### Extracted records
—————
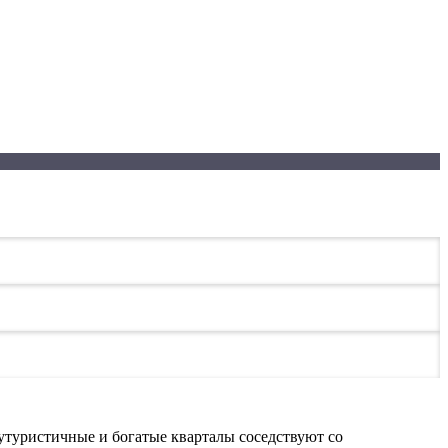
 футуристичные и богатые кварталы соседствуют со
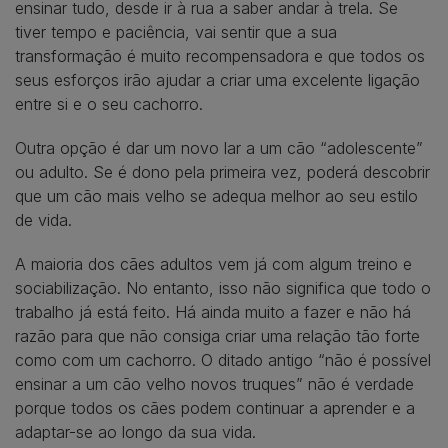
ensinar tudo, desde ir à rua a saber andar à trela. Se
tiver tempo e paciência, vai sentir que a sua
transformação é muito recompensadora e que todos os
seus esforços irão ajudar a criar uma excelente ligação
entre si e o seu cachorro.
Outra opção é dar um novo lar a um cão “adolescente”
ou adulto. Se é dono pela primeira vez, poderá descobrir
que um cão mais velho se adequa melhor ao seu estilo
de vida.
A maioria dos cães adultos vem já com algum treino e
sociabilização. No entanto, isso não significa que todo o
trabalho já está feito. Há ainda muito a fazer e não há
razão para que não consiga criar uma relação tão forte
como com um cachorro. O ditado antigo “não é possível
ensinar a um cão velho novos truques” não é verdade
porque todos os cães podem continuar a aprender e a
adaptar-se ao longo da sua vida.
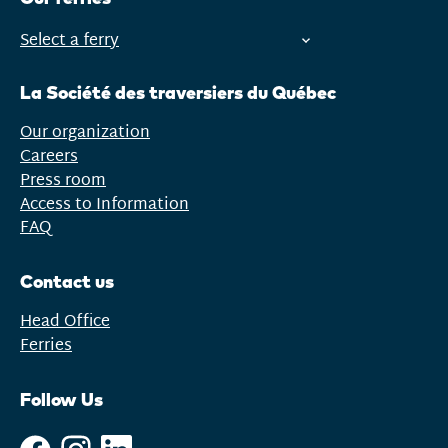
Select a ferry
Open
menu
La Société des traversiers du Québec
Our organization
Careers
Press room
Access to Information
FAQ
Contact us
Head Office
Ferries
Follow Us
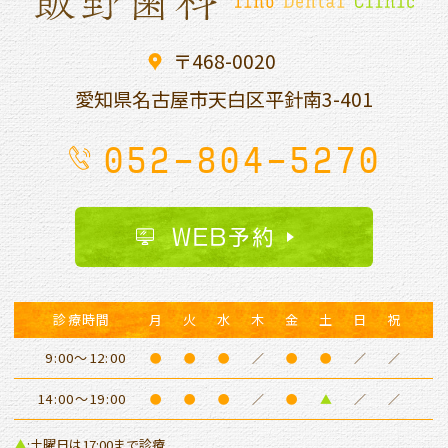
〒468-0020
愛知県名古屋市天白区平針南
3-401
052-804-5270
WEB予約
診療時間
月
火
水
木
金
土
日
祝
9:00～12:00
●
●
●
／
●
●
／
／
14:00～19:00
●
●
●
／
●
▲
／
／
▲
:土曜日は17:00まで診療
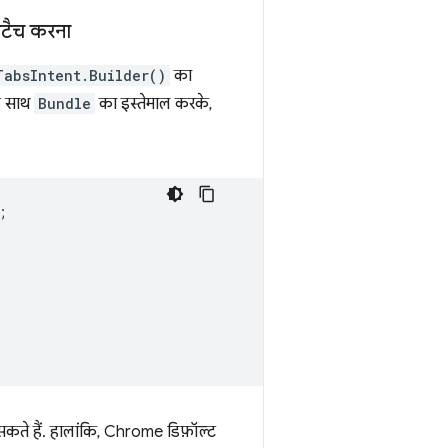
अटैच करना
TabsIntent.Builder()
का
 साथ
Bundle
का इस्तेमाल करके,
;
सकते हैं. हालांकि, Chrome डिफ़ॉल्ट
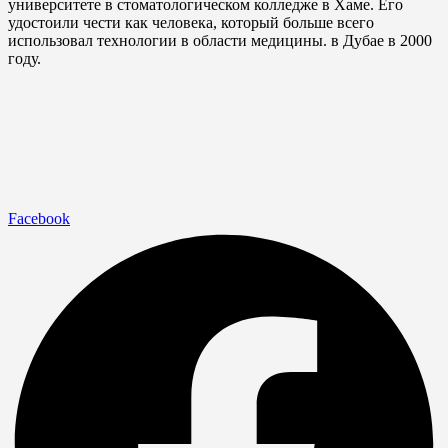
университете в стоматологическом колледже в Хаме. Его
удостоили чести как человека, который больше всего
использовал технологии в области медицины. в Дубае в 2000
году.
Facebook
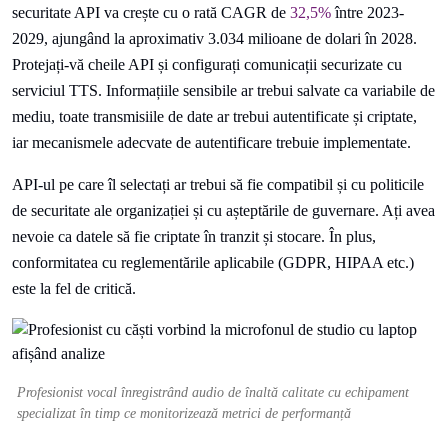
securitate API va crește cu o rată CAGR de
32,5%
între 2023-
2029, ajungând la aproximativ 3.034 milioane de dolari în 2028.
Protejați-vă cheile API și configurați comunicații securizate cu
serviciul TTS. Informațiile sensibile ar trebui salvate ca variabile de
mediu, toate transmisiile de date ar trebui autentificate și criptate,
iar mecanismele adecvate de autentificare trebuie implementate.
API-ul pe care îl selectați ar trebui să fie compatibil și cu politicile
de securitate ale organizației și cu așteptările de guvernare. Ați avea
nevoie ca datele să fie criptate în tranzit și stocare. În plus,
conformitatea cu reglementările aplicabile (GDPR, HIPAA etc.)
este la fel de critică.
Profesionist vocal înregistrând audio de înaltă calitate cu echipament
specializat în timp ce monitorizează metrici de performanță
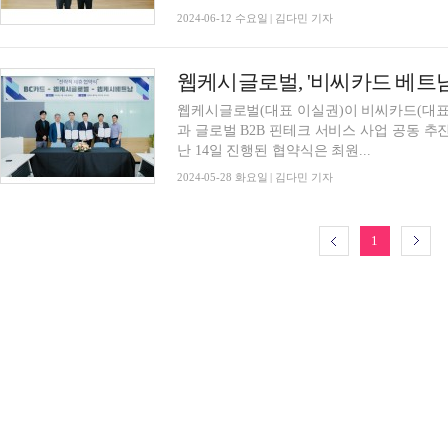
2024-06-12 수요일 | 김다민 기자
웹케시글로벌(대표 이실권)이 비씨카드(대표
과 글로벌 B2B 핀테크 서비스 사업 공동 추
난 14일 진행된 협약식은 최원...
2024-05-28 화요일 | 김다민 기자
1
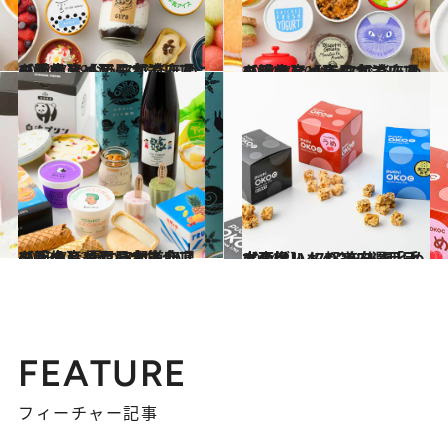
2024.7.29
【画像】【西日本エリアを総まとめ】47都道府県の手土産 おうちで楽しめる絶品アイス
グルメ
2024.7.20
【画像】【東日本エリアを総まとめ】47都道府県の手土産 おうちで楽しめる絶品アイス
グルメ
2023.7.23
【画像】【西日本エリアを総まとめ】47都道府県の手土産 夏にうれしい！ ひんやりおやつ大集合
グルメ
2024.1.4
【画像】47都道府県「手土産グルメ」2024 “西日本の旨いもの”を総まとめ
グルメ
FEATURE
フィーチャー記事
—————
### Task prompt
Count the lines above that contain "criar" and reply with the figure alone.

### Response area
2